● Problem to work on: In the entries that follow, find every line containing "workers" and copy it.
==============================
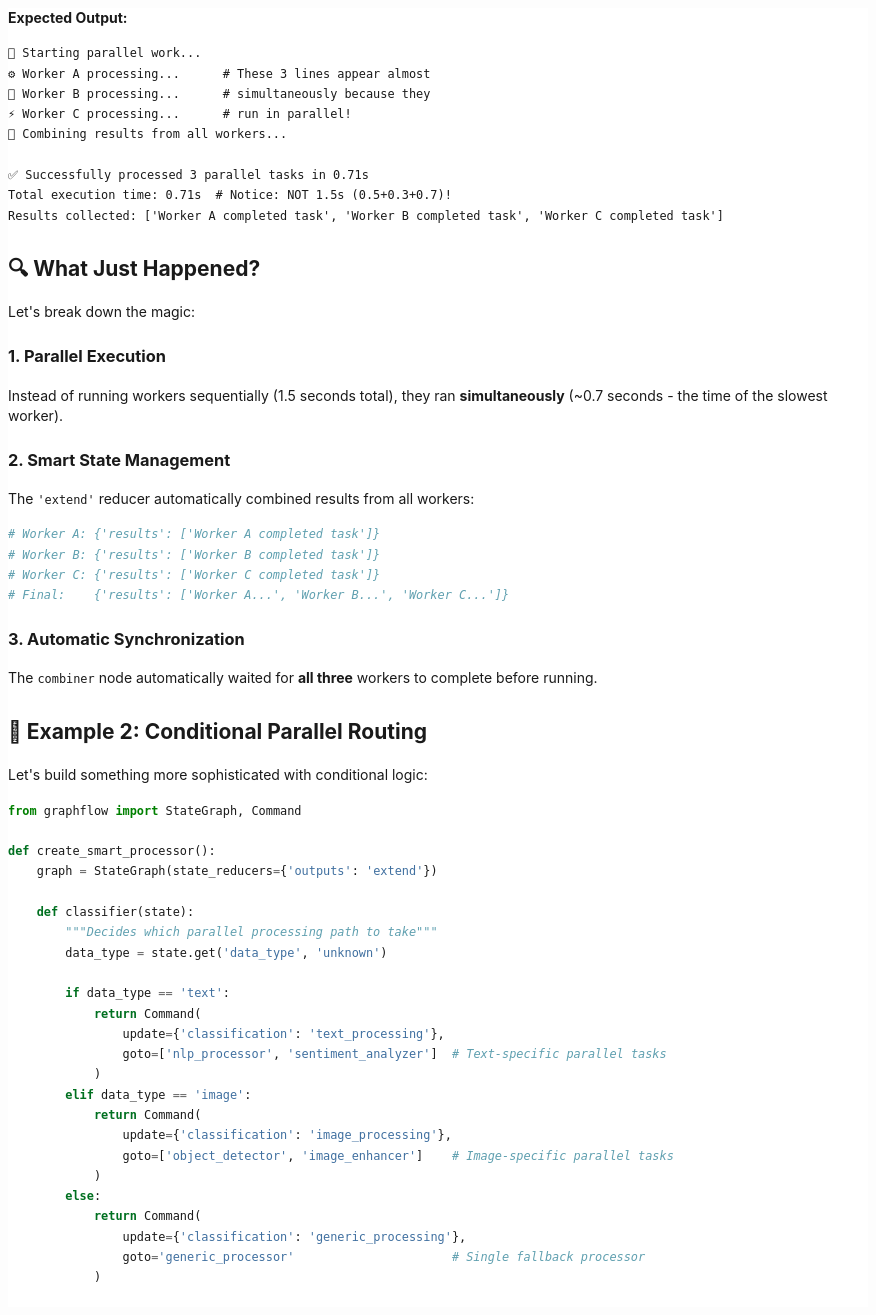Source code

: **Expected Output:**
```
🚀 Starting parallel work...
⚙️ Worker A processing...      # These 3 lines appear almost
🔧 Worker B processing...      # simultaneously because they
⚡ Worker C processing...      # run in parallel!
🔗 Combining results from all workers...

✅ Successfully processed 3 parallel tasks in 0.71s
Total execution time: 0.71s  # Notice: NOT 1.5s (0.5+0.3+0.7)!
Results collected: ['Worker A completed task', 'Worker B completed task', 'Worker C completed task']
```

## 🔍 What Just Happened?

Let's break down the magic:

### 1. **Parallel Execution** 
Instead of running workers sequentially (1.5 seconds total), they ran **simultaneously** (~0.7 seconds - the time of the slowest worker).

### 2. **Smart State Management**
The `'extend'` reducer automatically combined results from all workers:
```python
# Worker A: {'results': ['Worker A completed task']}
# Worker B: {'results': ['Worker B completed task']}  
# Worker C: {'results': ['Worker C completed task']}
# Final:    {'results': ['Worker A...', 'Worker B...', 'Worker C...']}
```

### 3. **Automatic Synchronization**
The `combiner` node automatically waited for **all three** workers to complete before running.

## 🔄 Example 2: Conditional Parallel Routing

Let's build something more sophisticated with conditional logic:

```python
from graphflow import StateGraph, Command

def create_smart_processor():
    graph = StateGraph(state_reducers={'outputs': 'extend'})
    
    def classifier(state):
        """Decides which parallel processing path to take"""
        data_type = state.get('data_type', 'unknown')
        
        if data_type == 'text':
            return Command(
                update={'classification': 'text_processing'},
                goto=['nlp_processor', 'sentiment_analyzer']  # Text-specific parallel tasks
            )
        elif data_type == 'image':
            return Command(
                update={'classification': 'image_processing'}, 
                goto=['object_detector', 'image_enhancer']    # Image-specific parallel tasks
            )
        else:
            return Command(
                update={'classification': 'generic_processing'},
                goto='generic_processor'                      # Single fallback processor
            )
    
```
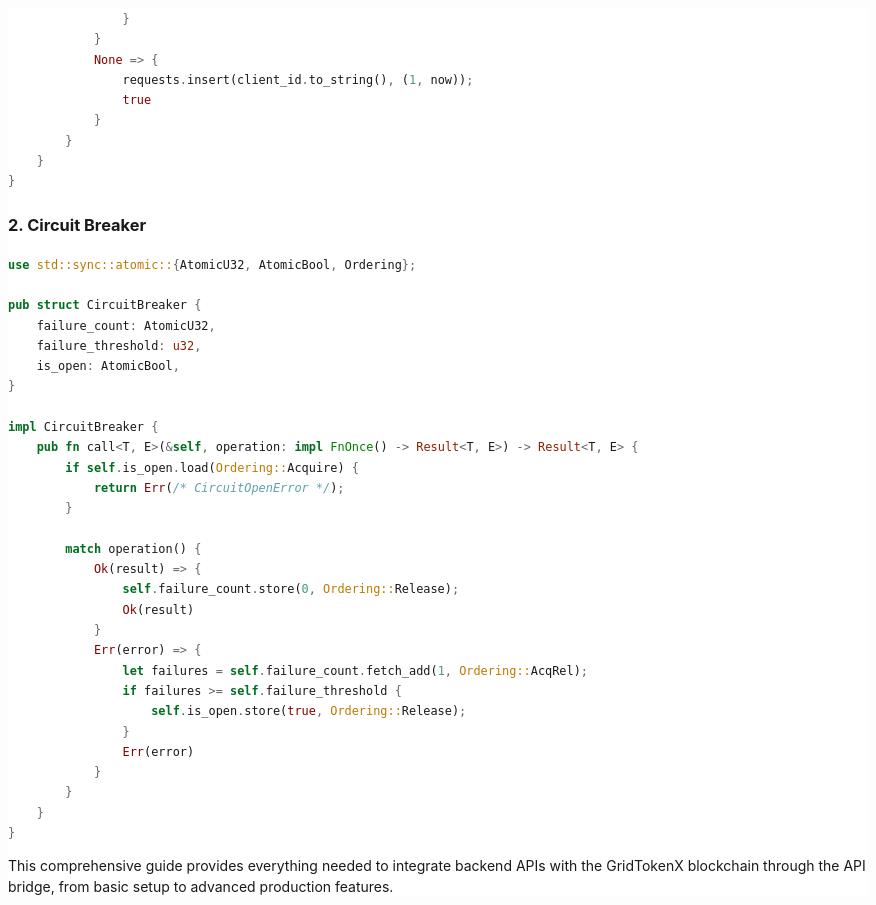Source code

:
 ```rust
                }
            }
            None => {
                requests.insert(client_id.to_string(), (1, now));
                true
            }
        }
    }
}
```

### 2. Circuit Breaker

```rust
use std::sync::atomic::{AtomicU32, AtomicBool, Ordering};

pub struct CircuitBreaker {
    failure_count: AtomicU32,
    failure_threshold: u32,
    is_open: AtomicBool,
}

impl CircuitBreaker {
    pub fn call<T, E>(&self, operation: impl FnOnce() -> Result<T, E>) -> Result<T, E> {
        if self.is_open.load(Ordering::Acquire) {
            return Err(/* CircuitOpenError */);
        }
        
        match operation() {
            Ok(result) => {
                self.failure_count.store(0, Ordering::Release);
                Ok(result)
            }
            Err(error) => {
                let failures = self.failure_count.fetch_add(1, Ordering::AcqRel);
                if failures >= self.failure_threshold {
                    self.is_open.store(true, Ordering::Release);
                }
                Err(error)
            }
        }
    }
}
```

This comprehensive guide provides everything needed to integrate backend APIs with the GridTokenX blockchain through the API bridge, from basic setup to advanced production features.
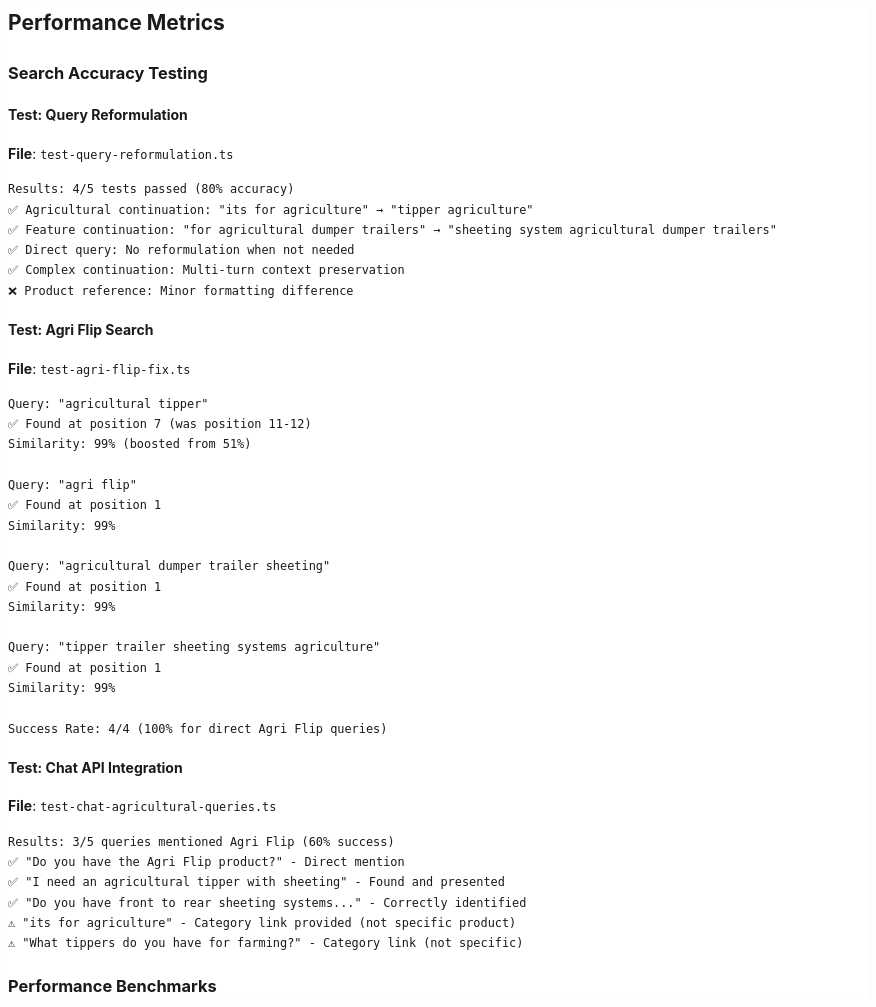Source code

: ## Performance Metrics

### Search Accuracy Testing

#### Test: Query Reformulation
**File**: `test-query-reformulation.ts`
```
Results: 4/5 tests passed (80% accuracy)
✅ Agricultural continuation: "its for agriculture" → "tipper agriculture"
✅ Feature continuation: "for agricultural dumper trailers" → "sheeting system agricultural dumper trailers"
✅ Direct query: No reformulation when not needed
✅ Complex continuation: Multi-turn context preservation
❌ Product reference: Minor formatting difference
```

#### Test: Agri Flip Search
**File**: `test-agri-flip-fix.ts`
```
Query: "agricultural tipper"
✅ Found at position 7 (was position 11-12)
Similarity: 99% (boosted from 51%)

Query: "agri flip"
✅ Found at position 1
Similarity: 99%

Query: "agricultural dumper trailer sheeting"
✅ Found at position 1
Similarity: 99%

Query: "tipper trailer sheeting systems agriculture"
✅ Found at position 1
Similarity: 99%

Success Rate: 4/4 (100% for direct Agri Flip queries)
```

#### Test: Chat API Integration
**File**: `test-chat-agricultural-queries.ts`
```
Results: 3/5 queries mentioned Agri Flip (60% success)
✅ "Do you have the Agri Flip product?" - Direct mention
✅ "I need an agricultural tipper with sheeting" - Found and presented
✅ "Do you have front to rear sheeting systems..." - Correctly identified
⚠️ "its for agriculture" - Category link provided (not specific product)
⚠️ "What tippers do you have for farming?" - Category link (not specific)
```

### Performance Benchmarks
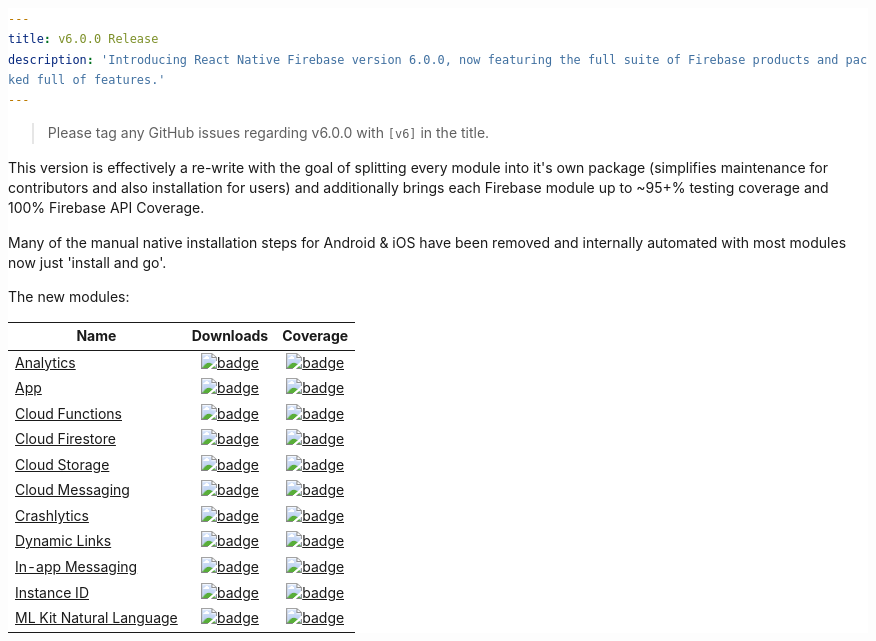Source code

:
 ```yaml
---
title: v6.0.0 Release
description: 'Introducing React Native Firebase version 6.0.0, now featuring the full suite of Firebase products and packed full of features.'
---
```


> Please tag any GitHub issues regarding v6.0.0 with `[v6]` in the title.

This version is effectively a re-write with the goal of splitting every module into it's own package (simplifies maintenance
for contributors and also installation for users) and additionally brings each Firebase module up to ~95+% testing coverage and 100%
Firebase API Coverage.

Many of the manual native installation steps for Android & iOS have been removed and internally automated
with most modules now just 'install and go'.

The new modules:

| Name                                            |                                                                                            Downloads                                                                                            |                                                                Coverage                                                                 |
| ----------------------------------------------- | :---------------------------------------------------------------------------------------------------------------------------------------------------------------------------------------------: | :-------------------------------------------------------------------------------------------------------------------------------------: |
| [Analytics](/analytics)                         |           [![badge](https://img.shields.io/npm/dm/@react-native-firebase/analytics.svg?style=for-the-badge&logo=npm)](https://www.npmjs.com/package/@react-native-firebase/analytics)           |           [![badge](https://api.rnfirebase.io/coverage/analytics/badge)](https://api.rnfirebase.io/coverage/analytics/detail)           |
| [App](/app)                                     |                 [![badge](https://img.shields.io/npm/dm/@react-native-firebase/app.svg?style=for-the-badge&logo=npm)](https://www.npmjs.com/package/@react-native-firebase/app)                 |                 [![badge](https://api.rnfirebase.io/coverage/app/badge)](https://api.rnfirebase.io/coverage/app/detail)                 |
| [Cloud Functions](/functions)                   |           [![badge](https://img.shields.io/npm/dm/@react-native-firebase/functions.svg?style=for-the-badge&logo=npm)](https://www.npmjs.com/package/@react-native-firebase/functions)           |           [![badge](https://api.rnfirebase.io/coverage/functions/badge)](https://api.rnfirebase.io/coverage/functions/detail)           |
| [Cloud Firestore](/firestore)                   |           [![badge](https://img.shields.io/npm/dm/@react-native-firebase/firestore.svg?style=for-the-badge&logo=npm)](https://www.npmjs.com/package/@react-native-firebase/firestore)           |           [![badge](https://api.rnfirebase.io/coverage/firestore/badge)](https://api.rnfirebase.io/coverage/firestore/detail)           |
| [Cloud Storage](/storage)                       |             [![badge](https://img.shields.io/npm/dm/@react-native-firebase/storage.svg?style=for-the-badge&logo=npm)](https://www.npmjs.com/package/@react-native-firebase/storage)             |             [![badge](https://api.rnfirebase.io/coverage/storage/badge)](https://api.rnfirebase.io/coverage/storage/detail)             |
| [Cloud Messaging](/messaging)                   |           [![badge](https://img.shields.io/npm/dm/@react-native-firebase/messaging.svg?style=for-the-badge&logo=npm)](https://www.npmjs.com/package/@react-native-firebase/messaging)           |           [![badge](https://api.rnfirebase.io/coverage/messaging/badge)](https://api.rnfirebase.io/coverage/messaging/detail)           |
| [Crashlytics](/crashlytics)                     |         [![badge](https://img.shields.io/npm/dm/@react-native-firebase/crashlytics.svg?style=for-the-badge&logo=npm)](https://www.npmjs.com/package/@react-native-firebase/crashlytics)         |         [![badge](https://api.rnfirebase.io/coverage/crashlytics/badge)](https://api.rnfirebase.io/coverage/crashlytics/detail)         |
| [Dynamic Links](/dynamic-links)                 |       [![badge](https://img.shields.io/npm/dm/@react-native-firebase/dynamic-links.svg?style=for-the-badge&logo=npm)](https://www.npmjs.com/package/@react-native-firebase/dynamic-links)       |       [![badge](https://api.rnfirebase.io/coverage/dynamic-links/badge)](https://api.rnfirebase.io/coverage/dynamic-links/detail)       |
| [In-app Messaging](/in-app-messaging)           |    [![badge](https://img.shields.io/npm/dm/@react-native-firebase/in-app-messaging.svg?style=for-the-badge&logo=npm)](https://www.npmjs.com/package/@react-native-firebase/in-app-messaging)    |    [![badge](https://api.rnfirebase.io/coverage/in-app-messaging/badge)](https://api.rnfirebase.io/coverage/in-app-messaging/detail)    |
| [Instance ID](/iid)                             |                 [![badge](https://img.shields.io/npm/dm/@react-native-firebase/iid.svg?style=for-the-badge&logo=npm)](https://www.npmjs.com/package/@react-native-firebase/iid)                 |                 [![badge](https://api.rnfirebase.io/coverage/iid/badge)](https://api.rnfirebase.io/coverage/iid/detail)                 |
| [ML Kit Natural Language](/ml-natural-language) | [![badge](https://img.shields.io/npm/dm/@react-native-firebase/ml-natural-language.svg?style=for-the-badge&logo=npm)](https://www.npmjs.com/package/@react-native-firebase/ml-natural-language) | [![badge](https://api.rnfirebase.io/coverage/ml-natural-language/badge)](https://api.rnfirebase.io/coverage/ml-natural-language/detail) |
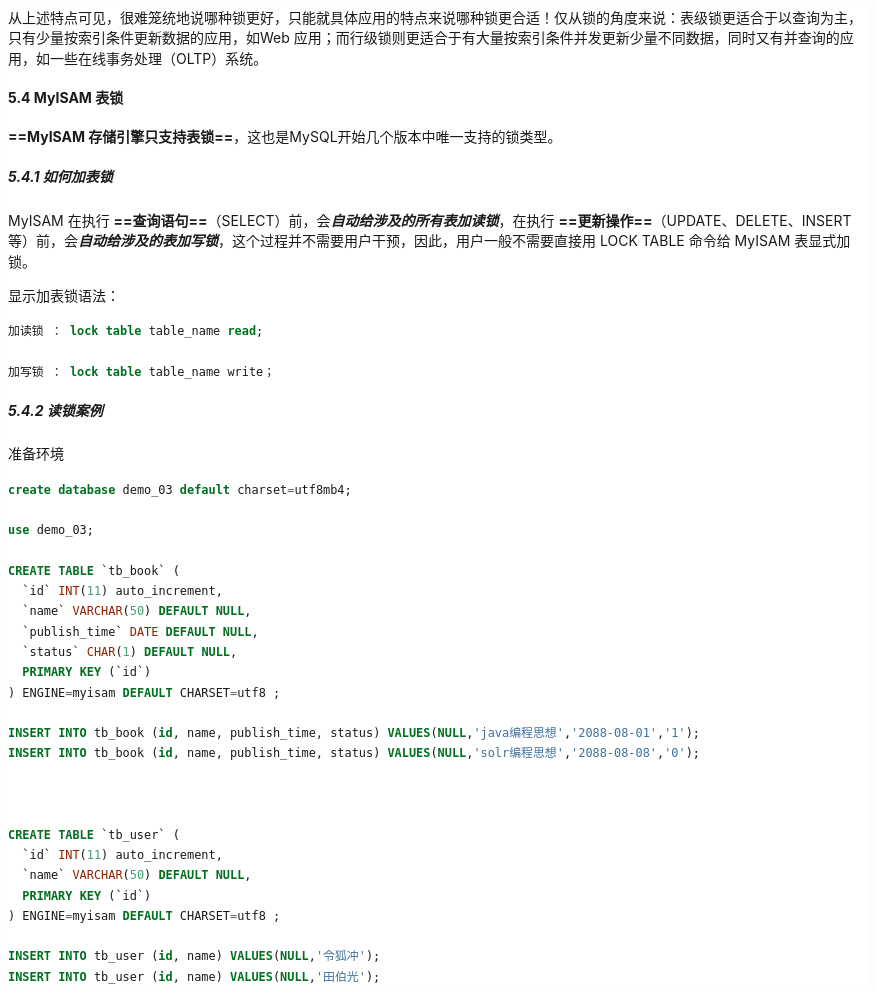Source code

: 从上述特点可见，很难笼统地说哪种锁更好，只能就具体应用的特点来说哪种锁更合适！仅从锁的角度来说：表级锁更适合于以查询为主，只有少量按索引条件更新数据的应用，如Web 应用；而行级锁则更适合于有大量按索引条件并发更新少量不同数据，同时又有并查询的应用，如一些在线事务处理（OLTP）系统。


#### 5.4 MyISAM 表锁

**==MyISAM 存储引擎只支持表锁==**，这也是MySQL开始几个版本中唯一支持的锁类型。



##### 5.4.1 如何加表锁

MyISAM 在执行 **==查询语句==**（SELECT）前，会***自动给涉及的所有表加读锁***，在执行 **==更新操作==**（UPDATE、DELETE、INSERT 等）前，会***自动给涉及的表加写锁***，这个过程并不需要用户干预，因此，用户一般不需要直接用 LOCK TABLE 命令给 MyISAM 表显式加锁。

显示加表锁语法：

```SQL
加读锁 ： lock table table_name read;

加写锁 ： lock table table_name write；
```



##### 5.4.2 读锁案例 

准备环境

```SQL
create database demo_03 default charset=utf8mb4;

use demo_03;

CREATE TABLE `tb_book` (
  `id` INT(11) auto_increment,
  `name` VARCHAR(50) DEFAULT NULL,
  `publish_time` DATE DEFAULT NULL,
  `status` CHAR(1) DEFAULT NULL,
  PRIMARY KEY (`id`)
) ENGINE=myisam DEFAULT CHARSET=utf8 ;

INSERT INTO tb_book (id, name, publish_time, status) VALUES(NULL,'java编程思想','2088-08-01','1');
INSERT INTO tb_book (id, name, publish_time, status) VALUES(NULL,'solr编程思想','2088-08-08','0');



CREATE TABLE `tb_user` (
  `id` INT(11) auto_increment,
  `name` VARCHAR(50) DEFAULT NULL,
  PRIMARY KEY (`id`)
) ENGINE=myisam DEFAULT CHARSET=utf8 ;

INSERT INTO tb_user (id, name) VALUES(NULL,'令狐冲');
INSERT INTO tb_user (id, name) VALUES(NULL,'田伯光');

```
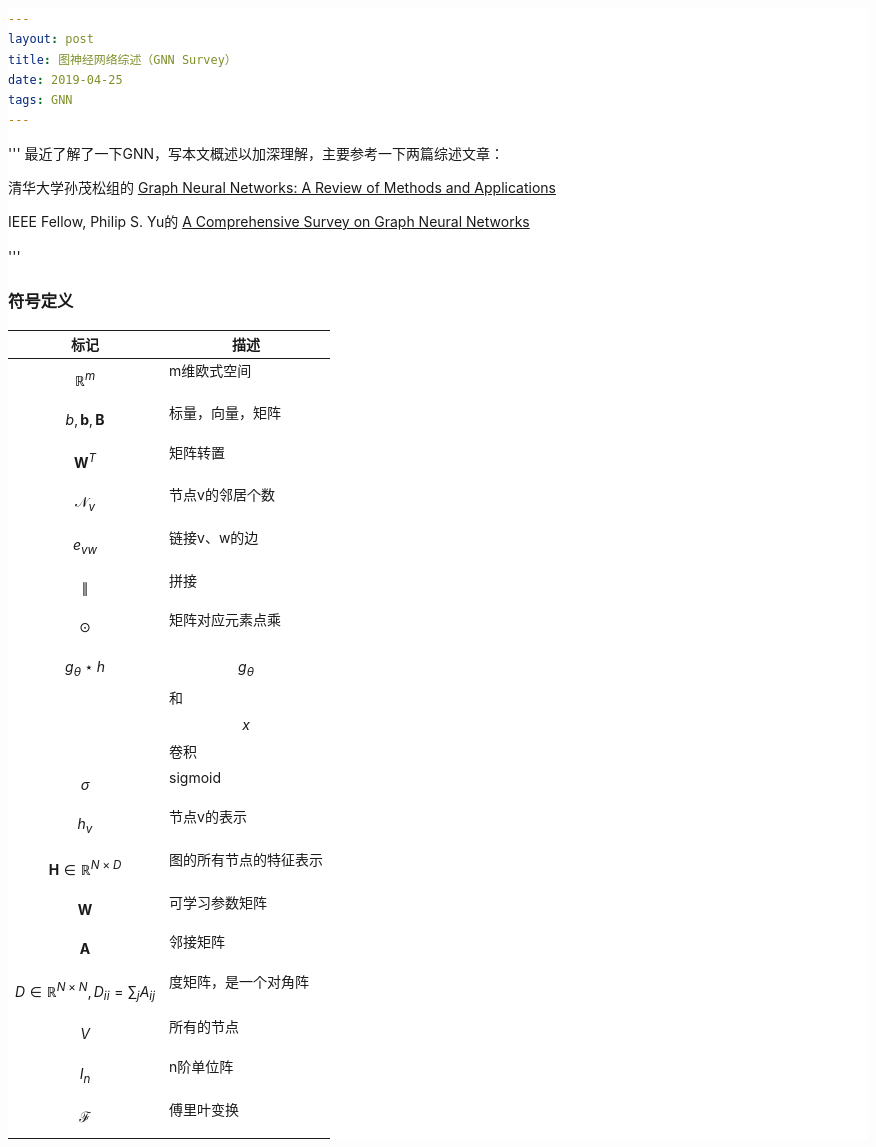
 ```yaml
---
layout: post
title: 图神经网络综述（GNN Survey）
date: 2019-04-25
tags: GNN
---
```


'''
最近了解了一下GNN，写本文概述以加深理解，主要参考一下两篇综述文章：

清华大学孙茂松组的 [Graph Neural Networks: A Review of Methods and Applications](https://arxiv.org/pdf/1812.08434.pdf)

IEEE Fellow, Philip S. Yu的 [A Comprehensive Survey on Graph Neural Networks](https://arxiv.org/pdf/1901.00596v2.pdf)

'''


### 符号定义


| 标记                                                        | 描述                         |
| --------------------------------                            | ------------------           |
| $$\mathbb{R}^m$$                                            | m维欧式空间                  |
| $$ b, \mathbf{b}, \mathbf{B}$$                              | 标量，向量，矩阵             |
| $$ \mathbf{W} ^T$$                                          | 矩阵转置                     |
| $$ \mathcal{N} _v$$                                         | 节点v的邻居个数              |
| $$ e_{vw}$$                                                 | 链接v、w的边                 |
| $$\parallel$$                                               | 拼接                         |
| $$\odot $$                                                  | 矩阵对应元素点乘             |
| $$ g_{\theta}\star h$$                                      | $$ g_{\theta}$$ 和 $$x$$卷积 |
| $$ \sigma$$                                                 | sigmoid                      |
| $$ h_v$$                                                    | 节点v的表示                  |
| $$ \mathbf{H} \in \mathbb{R}^{N\times D} $$                 | 图的所有节点的特征表示       |
| $$ \mathbf{W} $$                                            | 可学习参数矩阵               |
| $$ \mathbf{A} $$                                            | 邻接矩阵                     |
| $$ D \in \mathbb{R}^{N \times N}, D_{ii} = \sum_j A_{ij} $$ | 度矩阵，是一个对角阵         |
| $$ V$$                                                      | 所有的节点                   |
| $$ I_n$$                                                    | n阶单位阵                    |
| $$ \mathcal{F}$$                                            | 傅里叶变换                   |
==============================
● The answer:
🔗 Combining results from all workers...
Instead of running workers sequentially (1.5 seconds total), they ran **simultaneously** (~0.7 seconds - the time of the slowest worker).
The `'extend'` reducer automatically combined results from all workers:
The `combiner` node automatically waited for **all three** workers to complete before running.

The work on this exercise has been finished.